The Arpege kitchen is surprisingly small. Each person has a station from which he rarely moves. The first order comes in, barked once by the waiter and repeated by Jerome Boudereau, the mild-mannered sous-chef who rules the kitchen absolutely. The Dutch fish cook, Jan de Boer, reaches into a refrigerated drawer for the scallops. The Belgian sauce and roast specialist, Gunther Hubrechsen, and the French grill man, Julien Bobichon, stick fingers into the requisite sauces and then into their expressionless mouths. Over the half-height wall, in the garde-manger (cold-stuff department), one baby-faced lad separates herbs and greens into portions, and another passes a handful of wafer-thin sliced cauliflower into the hot room. Not a word is spoken. Passard arrives. A waiter helps him into his white jacket. A second order rings out, and a third. Next, six warm plates appear before Bordereau. On four of them, a lad places a perfectly olive-shaped glop of parsley emulsified with olive oil. Tokyo-born Fumiko Kono, a soup-and-vegetable cook in training, adds a dollop of dense cabbage sauce. Hubrechsen adds a silver-dollar-size puddle of raisin and currant llime sauce. ''St-jacques pretes?'' calls the sous-chef. ''Trente secondes,'' comes the answer. De Boer unskewers four brochettes of scallops and cauliflower. A saucepan clangs to the floor, and somebody hisses, ''Merde''. Bobichon gently places two slices of seetbread topped with sliced chestnuts. Hubrechsen's hand reaches over with a dribble of truffle fondue. Bordereau adds a dab more sauce. By some mystery, at that instant a waiter appears with a silver tray to bear the food into the dining room. Now, imagine: They can keep this up when 40 dishes are under way at once.

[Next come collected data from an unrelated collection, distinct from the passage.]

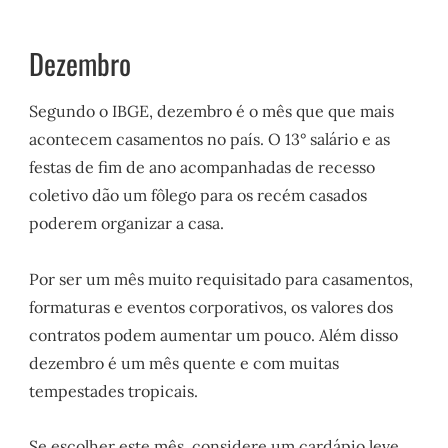
Dezembro
Segundo o IBGE, dezembro é o mês que que mais
acontecem casamentos no país. O 13° salário e as
festas de fim de ano acompanhadas de recesso
coletivo dão um fôlego para os recém casados
poderem organizar a casa.
Por ser um mês muito requisitado para casamentos,
formaturas e eventos corporativos, os valores dos
contratos podem aumentar um pouco. Além disso
dezembro é um mês quente e com muitas
tempestades tropicais.
Se escolher este mês, considere um cardápio leve,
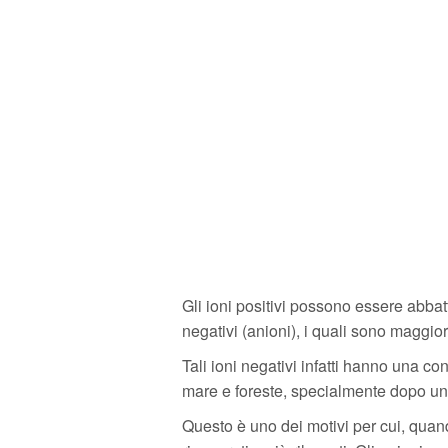
Gli ioni positivi possono essere abbat
negativi (anioni), i quali sono maggior
Tali ioni negativi infatti hanno una c
mare e foreste, specialmente dopo un
Questo è uno dei motivi per cui, quand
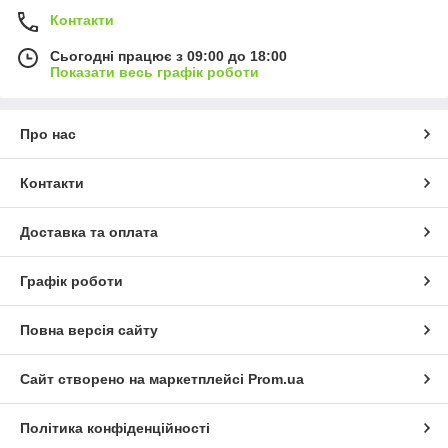
Контакти
Сьогодні працює з 09:00 до 18:00
Показати весь графік роботи
Про нас
Контакти
Доставка та оплата
Графік роботи
Повна версія сайту
Сайт створено на маркетплейсі
Prom.ua
Політика конфіденційності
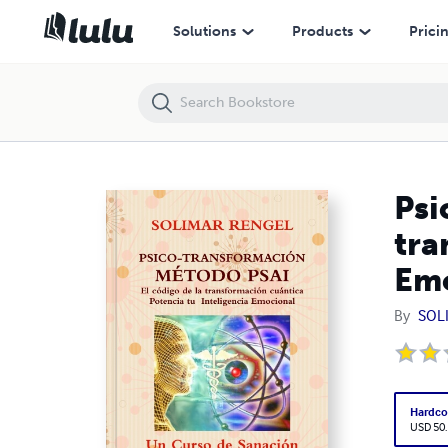
Psico-Transformación Método PSAI- El código de la transformación C
Solutions
Products
Prici
Psi
tra
Em
By
SOL
Hardco
USD 50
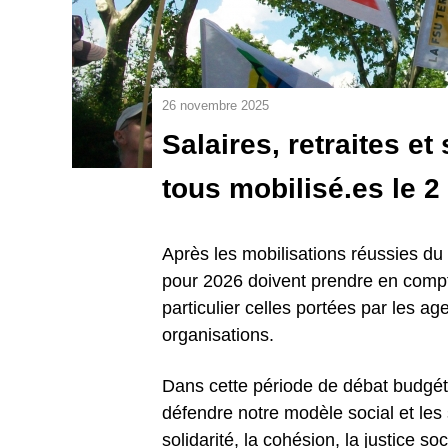
26 novembre 2025
Salaires, retraites et
tous mobilisé.es le 
Après les mobilisations réussies du
pour 2026 doivent prendre en compt
particulier celles portées par les ag
organisations.
Dans cette période de débat budgétai
défendre notre modèle social et les
solidarité, la cohésion, la justice s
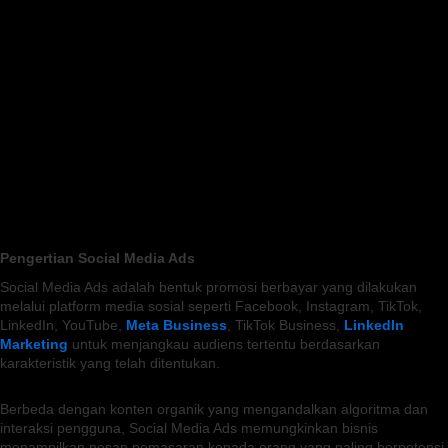
Pengertian Social Media Ads
Social Media Ads adalah bentuk promosi berbayar yang dilakukan
melalui platform media sosial seperti Facebook, Instagram, TikTok,
LinkedIn, YouTube,
Meta Business
, TikTok Business,
LinkedIn
Marketing
untuk menjangkau audiens tertentu berdasarkan
karakteristik yang telah ditentukan.
Berbeda dengan konten organik yang mengandalkan algoritma dan
interaksi pengguna, Social Media Ads memungkinkan bisnis
menampilkan pesan pemasaran kepada orang yang paling berpotensi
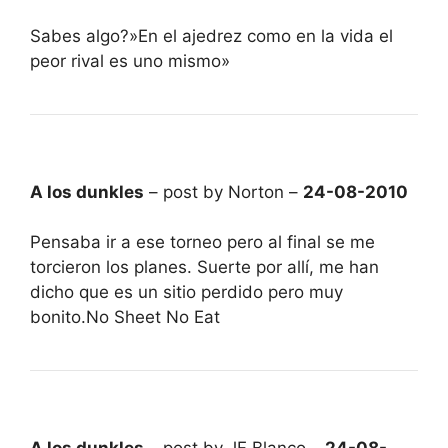
Sabes algo?»En el ajedrez como en la vida el
peor rival es uno mismo»
A los dunkles
– post by Norton –
24-08-2010
Pensaba ir a ese torneo pero al final se me
torcieron los planes. Suerte por allí, me han
dicho que es un sitio perdido pero muy
bonito.No Sheet No Eat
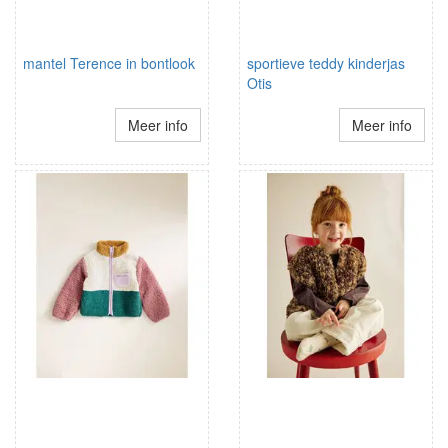
mantel Terence in bontlook
sportieve teddy kinderjas
Otis
Meer info
Meer info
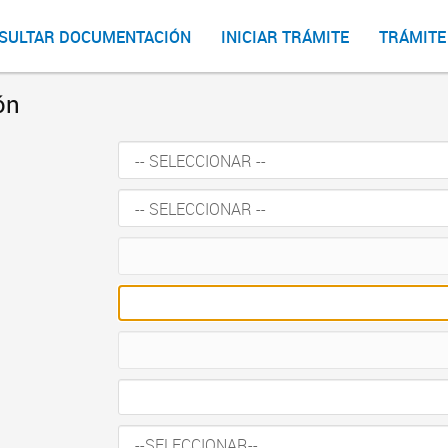
SULTAR DOCUMENTACIÓN
INICIAR TRÁMITE
TRÁMITE
ón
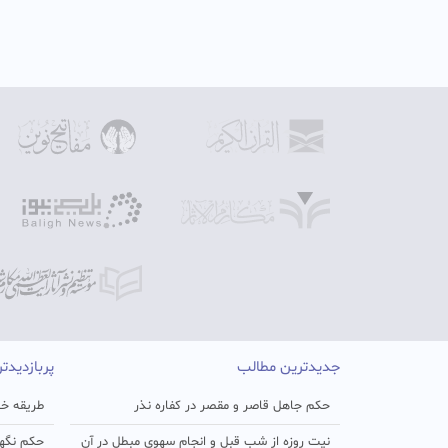
جدیدترین مطالب
پربازدیدت
حکم جاهل قاصر و مقصر در کفاره نذر
طریقه خو
نیت روزه از شب قبل و انجام سهوی مبطل در آن
حکم نگهد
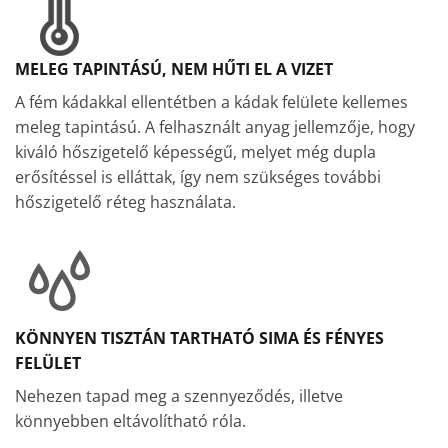
MELEG TAPINTÁSÚ, NEM HŰTI EL A VIZET
A fém kádakkal ellentétben a kádak felülete kellemes
meleg tapintású. A felhasznált anyag jellemzője, hogy
kiváló hőszigetelő képességű, melyet még dupla
erősítéssel is elláttak, így nem szükséges további
hőszigetelő réteg használata.
KÖNNYEN TISZTÁN TARTHATÓ SIMA ÉS FÉNYES
FELÜLET
Nehezen tapad meg a szennyeződés, illetve
könnyebben eltávolítható róla.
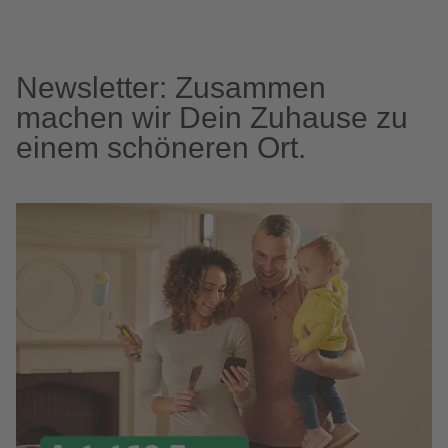
Newsletter: Zusammen
machen wir Dein Zuhause zu
einem schöneren Ort.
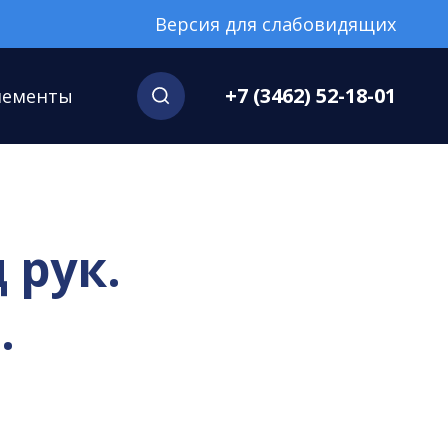
Версия для слабовидящих
+7 (3462) 52-18-01
нементы
 рук.
.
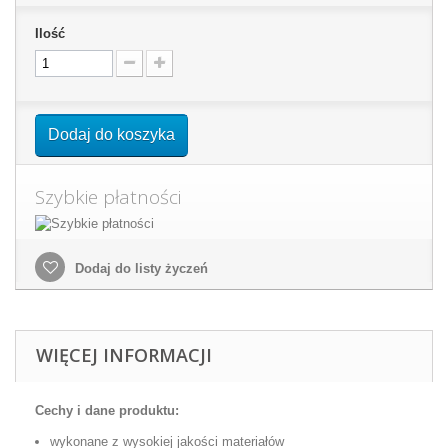
Ilość
Dodaj do koszyka
Szybkie płatności
Dodaj do listy życzeń
WIĘCEJ INFORMACJI
Cechy i dane produktu:
wykonane z wysokiej jakości materiałów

It comes down to this: I used to deem Tuscan cooking the best. ''A thing on a plate'' was my aphorism for it; let the ingredients speak. Now I know that I was confusing ordinary cooking with artistry. Now I think that a hundred-dollar lunch is a deal. In my internship, I didn't learn how to make puff pastry or master Six Time-Saving Secrets of the Great French Chefs. I learned that bringing to cooking the rigor and passion and limitless labor of the artist can transform food into an experience as deep and memorable as that of more enduring works. I learned that doing it demands a life spent doing it. Great art is always expensive, always rare, always oblivious to the injustices that make it possible. The fact that these astonishing meals disappear into one's experience of them, in fact, gives them a unique power rooted in mortality. The coucous de Malines die and are made glorious for our pleasure, and in doing so they disappear. Like them, we shine, if we're lucky, and then we die.